Die Deutsche Bank definiert den Begriff Fehlerkultur völlig neu
Von Fehlbuchungen über Fehlentscheidungen – das größte deutsche Geldhaus bringt das Prinzip Versuch und Irrtum zur Perfektion.
Dass es für die Deutsche Bank derzeit gut läuft, kann man beim besten Willen nicht behaupten. Das einst so stolze und hoch angesehene größte Geldhaus des Landes schlingert ohne klare Richtung vor sich hin. Nun ruhen die Hoffnungen auf Neo-Vorstandschef Christian Sewing, der das Flaggschiff wieder auf Erfolgskurs bringen soll. Dass er vor radikalen Maßnahmen nicht zurückschreckt, hat er diese Woche klargemacht. Sewing will aus Fehlern der Vergangenheit lernen, und vor allem das Investmentbanking schrumpfen, auf das seine Vorgänger ganz stark setzten. Nach dem Umbau soll die Deutsche Bank wieder solider dastehen, oder wie Sewing bei der Hauptversammlung sagte: „Es wird uns nicht schaden, wenn wir ein bisschen langweiliger sind.“
Aus Fehlern lernen ist ein guter Anfang für einen Strategiewechsel. In großen Organisationen ist es allerdings oft genauso wichtig, auch Fehler zuzulassen. Viele Unternehmen verpassen sich daher eine neue Fehlerkultur, weil sie erkennen, dass Neues nur entsteht, wenn Mitarbeiter etwas ausprobieren können, auch wenn es das eine oder andere Mal schiefgeht. Banken müssen da freilich vorsichtiger zu Werke gehen als ein innovatives Start-up. Wenn es ums Geld geht, können die Maßstäbe zum Vermeiden von Fehlern nicht hoch genug sein. Die Deutsche Bank hat zuletzt aber einiges getan, um den Begriff Fehlerkultur neu zu definieren.
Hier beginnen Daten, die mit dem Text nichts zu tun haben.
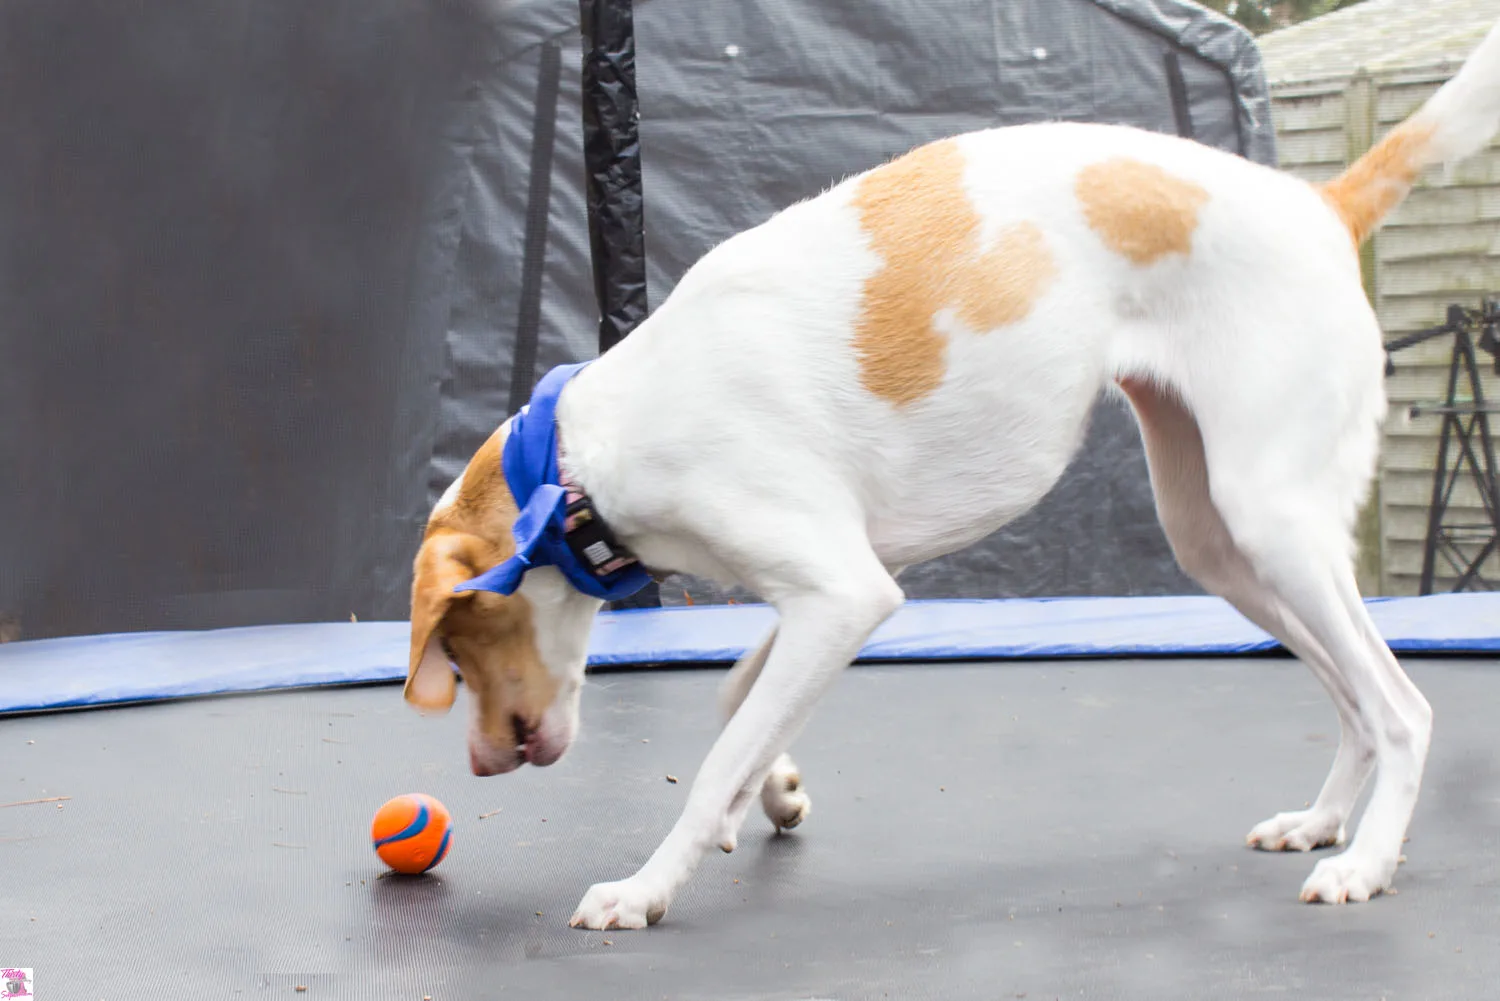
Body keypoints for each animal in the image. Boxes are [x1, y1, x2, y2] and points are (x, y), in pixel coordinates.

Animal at [405, 21, 1500, 930]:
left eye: (455, 645)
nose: (479, 763)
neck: (589, 454)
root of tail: (1323, 204)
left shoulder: (845, 594)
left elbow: (718, 750)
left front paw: (648, 884)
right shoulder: (827, 593)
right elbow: (739, 705)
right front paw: (771, 789)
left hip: (1272, 522)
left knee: (1401, 708)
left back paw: (1367, 861)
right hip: (1221, 547)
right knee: (1355, 702)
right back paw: (1325, 822)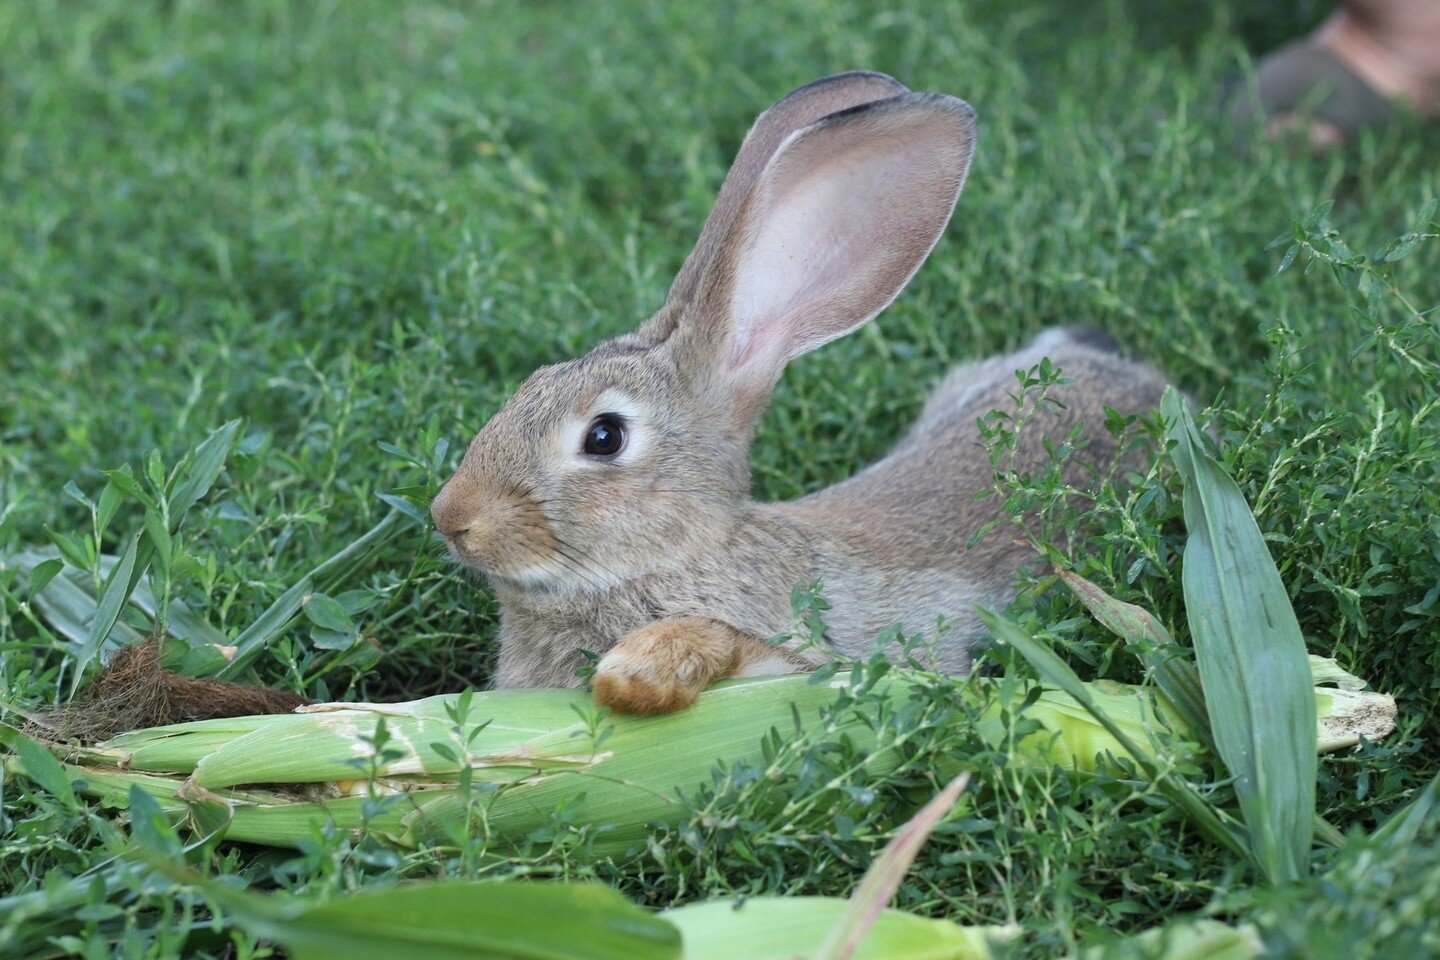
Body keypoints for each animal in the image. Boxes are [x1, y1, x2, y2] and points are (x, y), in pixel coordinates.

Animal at [426, 71, 1169, 713]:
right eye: (529, 384)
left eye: (604, 436)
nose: (451, 517)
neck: (682, 554)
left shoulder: (808, 655)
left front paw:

Zum Beispiel mit Fehlbuchungen. Im März wanderten 28 Mrd. Euro irrtümlich auf ein Konto bei der Terminbörse Eurex, glücklicherweise ein eigenes. Es war nicht der erste Fehler dieser Art. Schon 2014 hatte die Deutsche Bank 21 Mrd. Euro an die australische Macquarie Group überwiesen, als Sicherheit für eine außerbörsliche Transaktion. Auch diese Buchung war ein Irrtum und wurde rückabgewickelt. Ohne finanziellen Schaden, aber dem Image einer Bank ist so etwas nicht förderlich. Die Deutsche Bank folgt offenbar auch bei Fehlern der Maxime klotzen statt kleckern.
Wenn es läuft, dann läuft’s, im Guten wie im Schlechten. Im Pressetext über die Reduktion des Bilanzvolumens, die Sewing anpeilt, wurden aus 100 Milliarden 100 Millionen. Drei Nullen weniger war vielleicht die Richtschnur von Aufsichtsratschef Paul Achleitner beim abrupten Vorstandswechsel nach Ostern. Aber er selbst fügte der Fehlerkette bei der Hauptversammlung ein Glied hinzu, indem er eine Dividende von elf Euro statt elf Cent je Aktie avisierte. Für Achleitner gilt: Wenn man kein Glück hat, kommt oft Pech dazu. Aus Sicht der Aktionäre wäre es wohl kein Fehler, zöge er die Konsequenz aus seinen Fehlentscheidungen und sich selbst zurück. Aber was Selbstkritik beim Chefkontrollor angeht – Fehlanzeige. Die Mitarbeiter können nur hoffen, dass sich die Führung auch beim Personalabbau um die eine oder andere Kommastelle irrt. Das wäre eine willkommene neue Fehlerkultur in der Bank.